* _文章节选_
####

那么Processor线程是如何处理request的呢?关键在于requestChannel,它作为request和response的传输通道,使得Processor线程只负责接受connection的requet和发送相应的reponse,而和真实的业务逻辑无关,且看requestChannel:

class RequestChannel(val numProcessors: Int, val queueSize: Int) extends KafkaMetricsGroup {
  private var responseListeners: List[(Int) => Unit] = Nil
  private val requestQueue = new ArrayBlockingQueue[RequestChannel.Request](queueSize)//1个request的阻塞队列,供之后的KafkaRequestHandler线程接收
  private val responseQueues = new Array[BlockingQueue[RequestChannel.Response]](numProcessors)// num.network.threads个response的阻塞队列,供之后的KafkaRequestHandler线程存放
  for(i <- 0 until numProcessors)
    responseQueues(i) = new LinkedBlockingQueue[RequestChannel.Response]()
}

即Processor线程将各自对应的connection的request都存放进requestQueue中,然后分别从对应的responseQueues(i)中获取对应的request的response,如下图:


image.png

代码如下:

private[kafka] class Processor(val id: Int,
                               val time: Time,
                               val maxRequestSize: Int,
                               val aggregateIdleMeter: Meter,
                               val idleMeter: Meter,
                               val totalProcessorThreads: Int,
                               val requestChannel: RequestChannel,
                               connectionQuotas: ConnectionQuotas,
                               val connectionsMaxIdleMs: Long) extends AbstractServerThread(connectionQuotas) {
override def run() {
  startupComplete()
  while(isRunning) {
    // setup any new connections that have been queued up
    configureNewConnections()
    // register any new responses for writing
    processNewResponses()//receive 对应阻塞队列responseQueue的response
    val startSelectTime = SystemTime.nanoseconds
    val ready = selector.select(300)
    currentTimeNanos = SystemTime.nanoseconds
    val idleTime = currentTimeNanos - startSelectTime
    idleMeter.mark(idleTime)
    // We use a single meter for aggregate idle percentage for the thread pool.
    // Since meter is calculated as total_recorded_value / time_window and
    // time_window is independent of the number of threads, each recorded idle
    // time should be discounted by # threads.
    aggregateIdleMeter.mark(idleTime / totalProcessorThreads)

    trace("Processor id " + id + " selection time = " + idleTime + " ns")
    if(ready > 0) {
      val keys = selector.selectedKeys()

####

* _任务指令 1_
下方列表中哪些行含有字符串“franco”?请返回这些行。

####

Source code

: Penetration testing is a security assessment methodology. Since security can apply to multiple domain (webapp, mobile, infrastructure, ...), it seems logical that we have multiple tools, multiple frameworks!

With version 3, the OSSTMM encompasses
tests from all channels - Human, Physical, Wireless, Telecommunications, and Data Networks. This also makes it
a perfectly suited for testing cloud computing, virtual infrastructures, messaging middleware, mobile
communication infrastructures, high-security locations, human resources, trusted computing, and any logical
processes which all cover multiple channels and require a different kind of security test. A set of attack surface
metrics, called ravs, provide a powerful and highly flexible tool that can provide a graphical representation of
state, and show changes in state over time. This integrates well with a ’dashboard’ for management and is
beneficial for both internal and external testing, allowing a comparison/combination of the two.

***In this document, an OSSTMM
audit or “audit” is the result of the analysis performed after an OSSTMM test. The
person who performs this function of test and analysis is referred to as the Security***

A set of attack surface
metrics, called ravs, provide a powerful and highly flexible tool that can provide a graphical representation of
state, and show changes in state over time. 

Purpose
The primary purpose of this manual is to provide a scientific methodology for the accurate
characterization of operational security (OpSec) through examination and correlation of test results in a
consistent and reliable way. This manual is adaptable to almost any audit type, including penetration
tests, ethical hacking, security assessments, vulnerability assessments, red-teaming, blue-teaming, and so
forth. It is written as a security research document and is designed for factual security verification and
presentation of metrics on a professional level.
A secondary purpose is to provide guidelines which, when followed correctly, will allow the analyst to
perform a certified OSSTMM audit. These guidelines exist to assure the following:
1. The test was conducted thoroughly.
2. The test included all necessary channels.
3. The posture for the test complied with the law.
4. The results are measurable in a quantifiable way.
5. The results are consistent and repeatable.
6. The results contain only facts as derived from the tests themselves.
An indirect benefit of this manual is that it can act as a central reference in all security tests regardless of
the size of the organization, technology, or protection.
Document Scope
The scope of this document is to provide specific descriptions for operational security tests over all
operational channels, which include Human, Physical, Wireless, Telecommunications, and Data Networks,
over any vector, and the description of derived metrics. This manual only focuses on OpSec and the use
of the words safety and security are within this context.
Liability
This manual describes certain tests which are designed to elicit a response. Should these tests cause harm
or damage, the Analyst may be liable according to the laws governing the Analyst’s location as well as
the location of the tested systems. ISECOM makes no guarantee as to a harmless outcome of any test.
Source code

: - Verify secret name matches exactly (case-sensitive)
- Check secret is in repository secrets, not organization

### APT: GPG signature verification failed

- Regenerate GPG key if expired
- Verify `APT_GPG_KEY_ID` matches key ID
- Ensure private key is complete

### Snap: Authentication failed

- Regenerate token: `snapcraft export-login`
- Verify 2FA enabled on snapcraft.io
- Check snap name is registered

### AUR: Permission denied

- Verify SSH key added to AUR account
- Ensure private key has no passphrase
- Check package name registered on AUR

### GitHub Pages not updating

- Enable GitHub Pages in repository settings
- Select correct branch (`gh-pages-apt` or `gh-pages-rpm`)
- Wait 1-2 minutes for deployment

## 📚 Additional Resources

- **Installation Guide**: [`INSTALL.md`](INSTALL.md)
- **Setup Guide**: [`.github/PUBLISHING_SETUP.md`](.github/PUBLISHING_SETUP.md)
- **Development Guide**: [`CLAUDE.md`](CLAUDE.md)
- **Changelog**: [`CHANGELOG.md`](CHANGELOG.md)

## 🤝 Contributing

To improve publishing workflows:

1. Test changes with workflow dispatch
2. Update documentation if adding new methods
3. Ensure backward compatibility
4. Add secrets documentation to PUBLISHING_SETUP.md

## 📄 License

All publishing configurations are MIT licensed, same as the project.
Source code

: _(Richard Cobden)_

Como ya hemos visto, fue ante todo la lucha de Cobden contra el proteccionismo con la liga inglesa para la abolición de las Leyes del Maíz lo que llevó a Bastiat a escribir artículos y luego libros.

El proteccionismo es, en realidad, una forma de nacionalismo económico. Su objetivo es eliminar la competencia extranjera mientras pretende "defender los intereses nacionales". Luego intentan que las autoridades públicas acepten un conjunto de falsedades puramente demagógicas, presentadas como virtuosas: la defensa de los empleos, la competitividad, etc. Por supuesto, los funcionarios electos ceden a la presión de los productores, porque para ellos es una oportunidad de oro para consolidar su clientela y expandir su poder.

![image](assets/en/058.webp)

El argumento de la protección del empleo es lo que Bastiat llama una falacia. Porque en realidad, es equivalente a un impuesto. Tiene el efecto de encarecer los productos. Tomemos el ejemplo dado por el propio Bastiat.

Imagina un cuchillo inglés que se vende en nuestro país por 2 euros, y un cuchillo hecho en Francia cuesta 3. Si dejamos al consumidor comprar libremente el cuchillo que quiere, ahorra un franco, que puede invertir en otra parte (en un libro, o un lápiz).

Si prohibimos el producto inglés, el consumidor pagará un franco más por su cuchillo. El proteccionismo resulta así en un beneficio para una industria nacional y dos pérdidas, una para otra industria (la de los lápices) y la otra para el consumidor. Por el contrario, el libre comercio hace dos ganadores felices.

####

* _任务指令 2_
上方关于Kafka RequestChannel的节选里,“即Processor线程将各自对应的connection的request都存放进requestQueue中,然后分别从对应的responseQueues(i)中获取对应的request的response,如下图:”这句话译成英文是什么?

* _最终答案 1_
Imagina un cuchillo inglés que se vende en nuestro país por 2 euros, y un cuchillo hecho en Francia cuesta 3. Si dejamos al consumidor comprar libremente el cuchillo que quiere, ahorra un franco, que puede invertir en otra parte (en un libro, o un lápiz).
Si prohibimos el producto inglés, el consumidor pagará un franco más por su cuchillo. El proteccionismo resulta así en un beneficio para una industria nacional y dos pérdidas, una para otra industria (la de los lápices) y la otra para el consumidor. Por el contrario, el libre comercio hace dos ganadores felices.

* _最终答案 2_
In other words, each Processor thread puts the requests from its corresponding connections into requestQueue, and then retrieves the response to each request from its corresponding responseQueues(i), as shown in the figure below: